"Perbedaan di Lawang NGajeng bukan ditutupi, namun justru dibuka lebar-lebar. Baik perbedaan dalam agama, suku, budaya, sampai perbedaan dalam beropini. Semua dibuka tanpa tedeng aling-aling," paparnya
"Yang beragama Islam boleh berbicara seputar keislaman di depan teman-teman yang non muslim, dan begitu pula yang non muslim boleh berbicara tentang agamanya di depan teman-teman yang muslim. Semua boleh menggunakan identitasnya masing-masing, yang kristiani memakai salib, yang muslim juga boleh memakai kopyah atau identitas lainnya. Tapi semua diikat untuk bersama dengan kesadarannya. Inilah yang menarik, karena kukira tadinya mustahil, tapi Lawang Ngajeng membuktikannya," lanjut Marlis.

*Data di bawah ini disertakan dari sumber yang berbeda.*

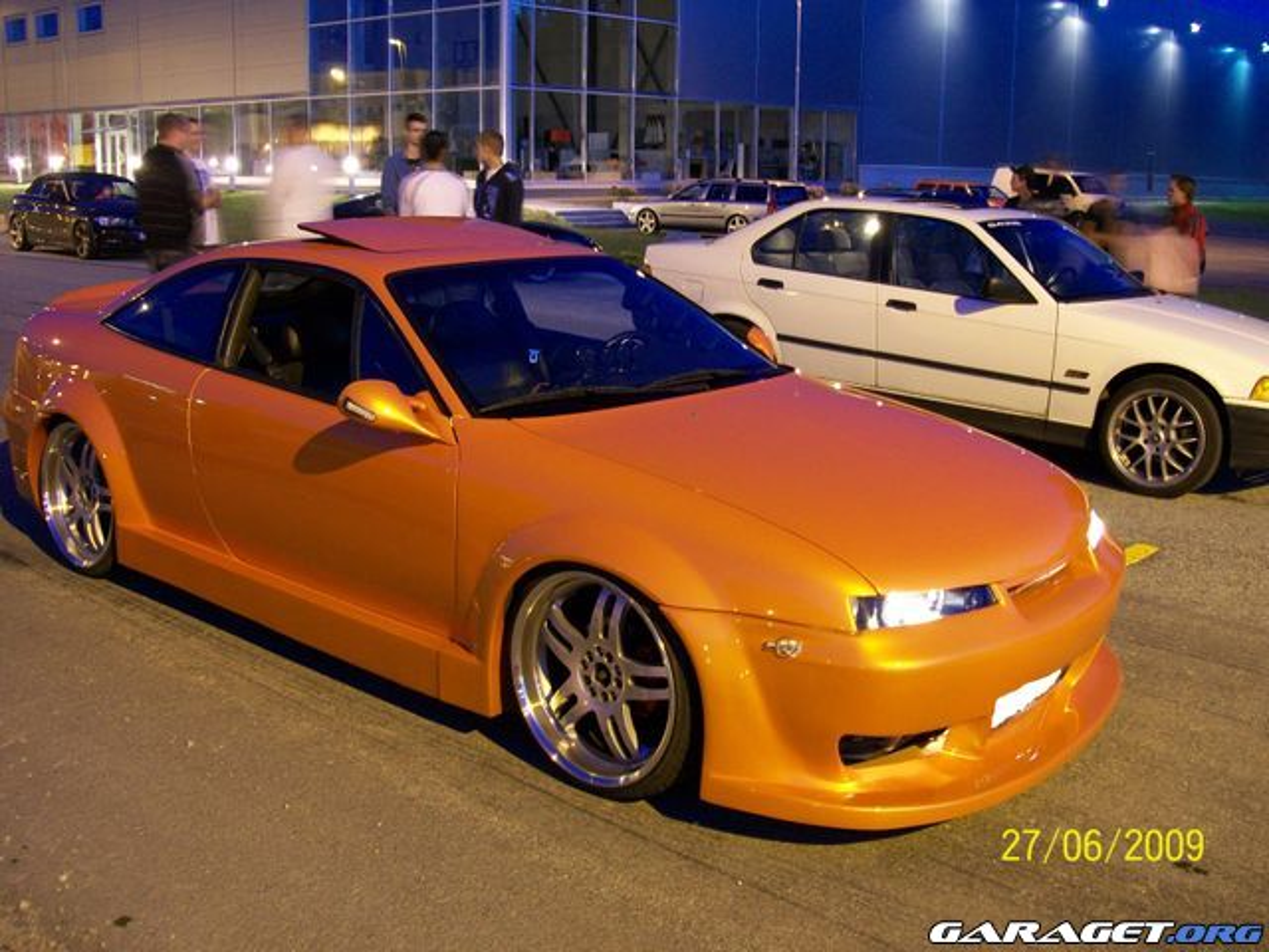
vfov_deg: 39.7
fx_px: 1320
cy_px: 476
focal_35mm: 36
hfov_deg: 51.4
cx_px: 634
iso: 80
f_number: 2.7
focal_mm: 6
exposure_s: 2
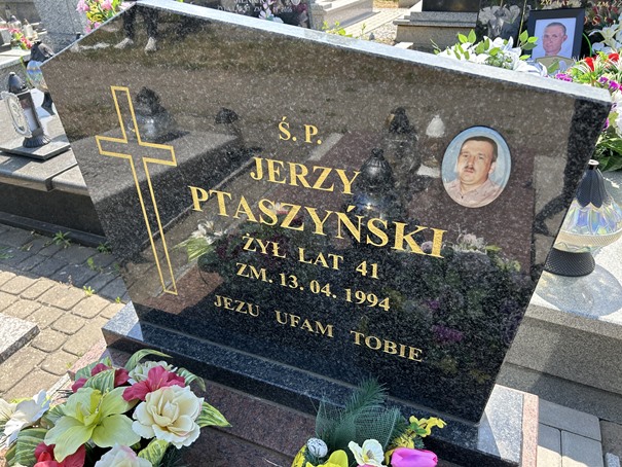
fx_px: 467
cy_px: 234
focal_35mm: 26
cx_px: 311
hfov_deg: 67.3
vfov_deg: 53.1
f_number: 1.5
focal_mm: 5.7
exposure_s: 1/753
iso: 50
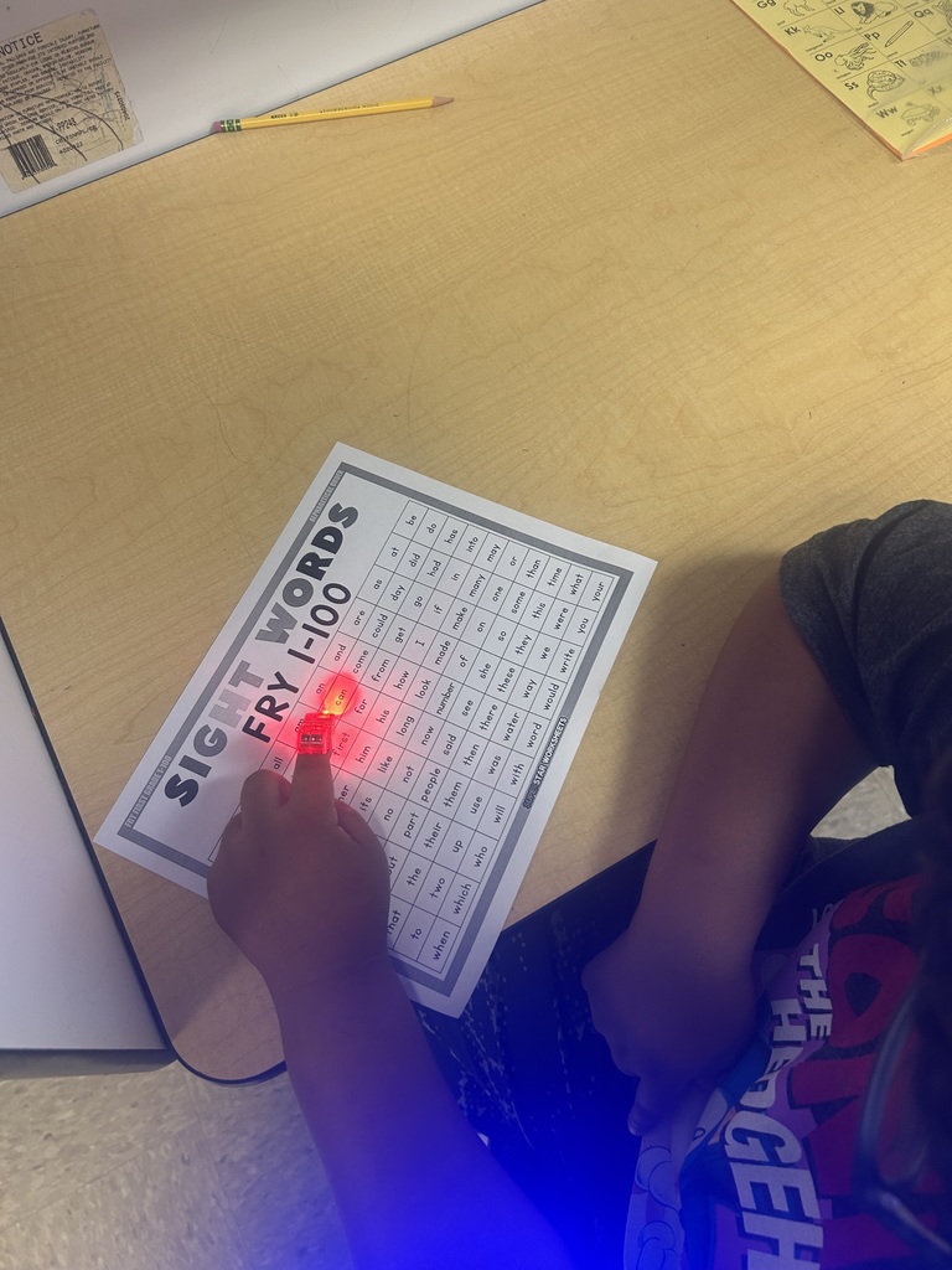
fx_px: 953
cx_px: 476
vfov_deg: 67.3
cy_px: 635
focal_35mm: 26
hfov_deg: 53.1
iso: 100
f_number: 1.5
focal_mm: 5.7
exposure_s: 1/60
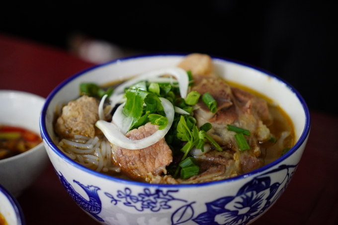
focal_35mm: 75
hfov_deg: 27.0
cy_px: 112
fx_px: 704
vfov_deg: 18.2
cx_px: 169
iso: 1600
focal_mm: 50
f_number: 2.8
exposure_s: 1/125
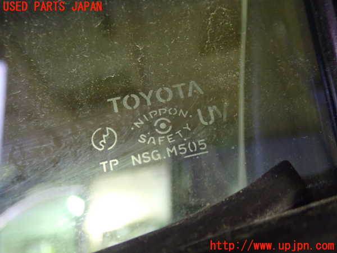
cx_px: 168
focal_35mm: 38
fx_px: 370
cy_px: 126
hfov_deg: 49.0
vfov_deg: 37.7
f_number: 2.7
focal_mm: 6.83
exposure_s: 1/13
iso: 800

Hal senada juga disampaikan oleh mahasiswa pascasarjana HI, UGM, Mahmud Yunus, dan mahasiswa UPN, Basit. Menurutnya, Lawang Ngajeng memiliki nilai independensi yang terorganisir. Nilai menarik ini, menurutnya sehingga keduanya ikut sebagai bagian dari Lawang Ngajeng cabang Jogjakarta.
Sementara itu pengasuh Lawang Ngajeng Wahyu NH Aly atau yang akrab disapa Gus Wahyu mengatakan, Lawang Ngajeng merupakan komunitas yang siap mencetak generasi-generasi bangsa yang berbudaya, kreatif, progressif, kritis, dan penuh innovasi berbasis kebersamaan. Menurutnya juga, bangsa yang berbudaya akan mampu membawa kemajuan bagi suatu Negara.
"Indonesia akan maju dengan generasi-genarasi yang berbudaya," tutur Wahyu seusai mengisi acara Mahabbah Budaya - Lawang Ngajeng Jogja di English Café (18/10).